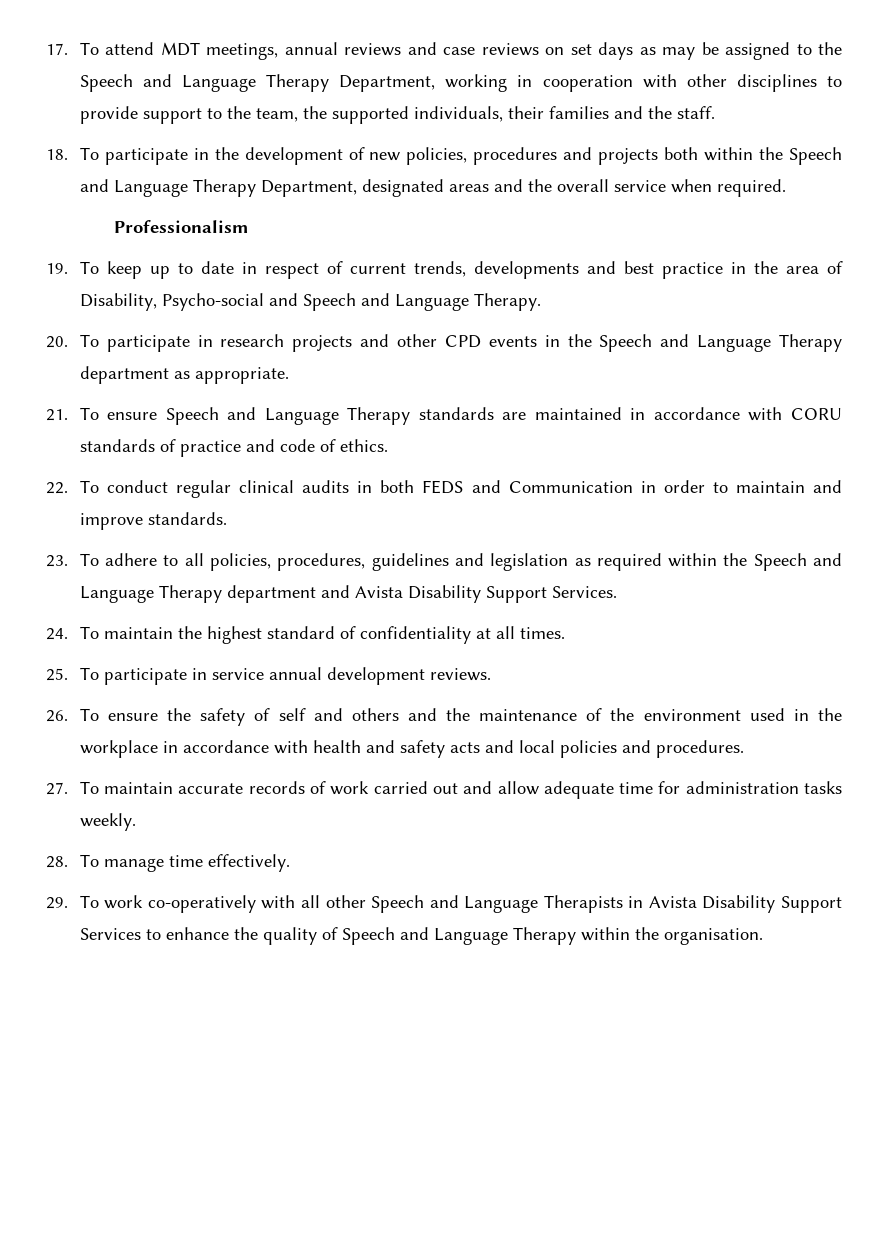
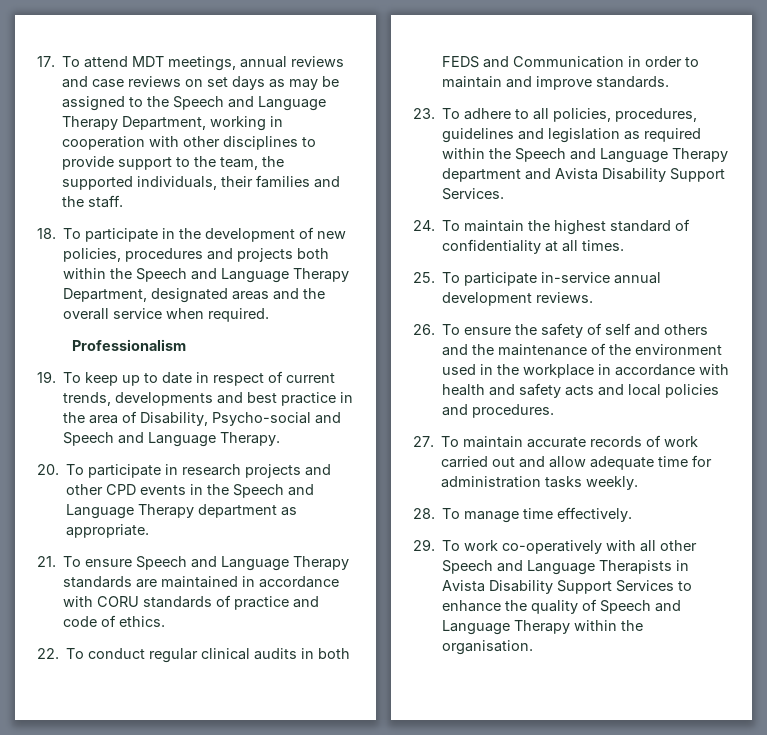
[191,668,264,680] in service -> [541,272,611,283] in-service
• • •
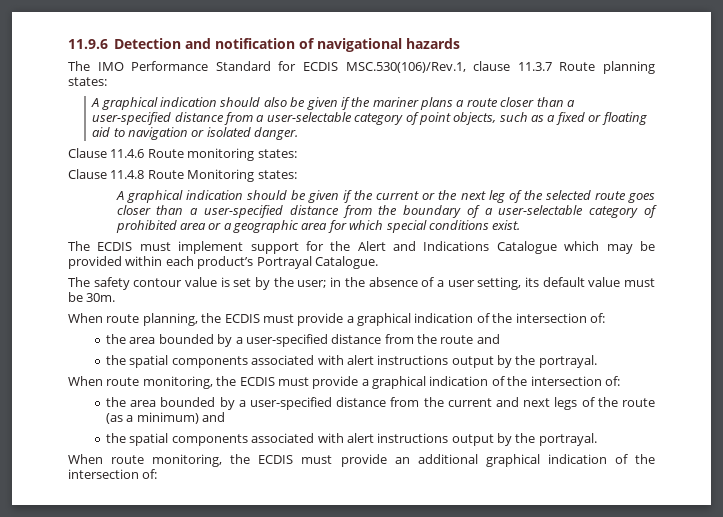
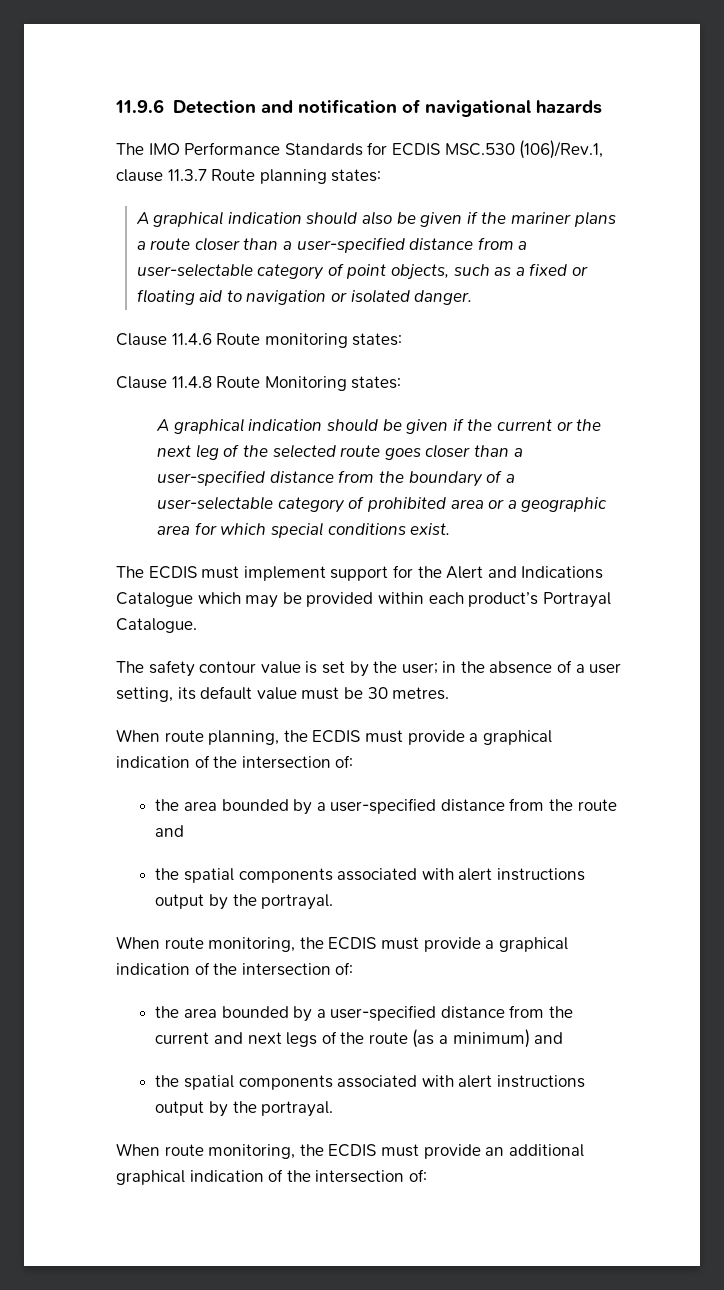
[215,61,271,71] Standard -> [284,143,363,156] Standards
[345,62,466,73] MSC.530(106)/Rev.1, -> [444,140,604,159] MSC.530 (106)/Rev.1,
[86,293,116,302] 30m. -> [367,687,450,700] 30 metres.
• • •
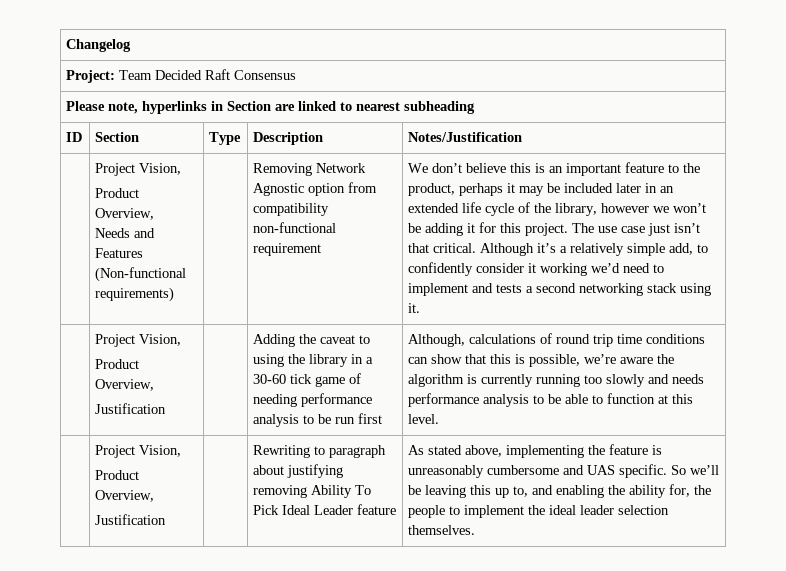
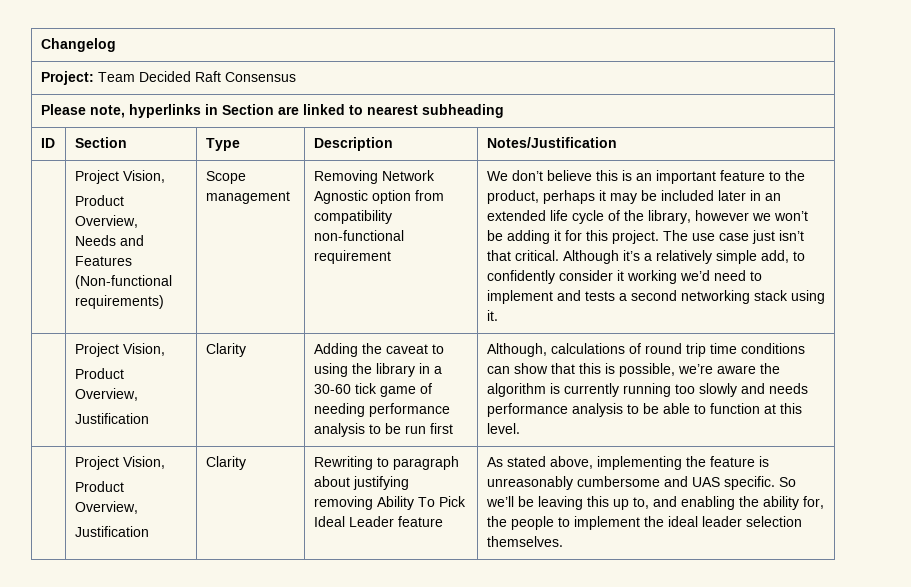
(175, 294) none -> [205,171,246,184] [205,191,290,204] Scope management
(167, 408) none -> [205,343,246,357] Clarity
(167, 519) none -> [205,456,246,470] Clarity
• • •
(Brief):
Find how many lines in the material above contain "Clarity", and answer with that number only.

(Written solution):
2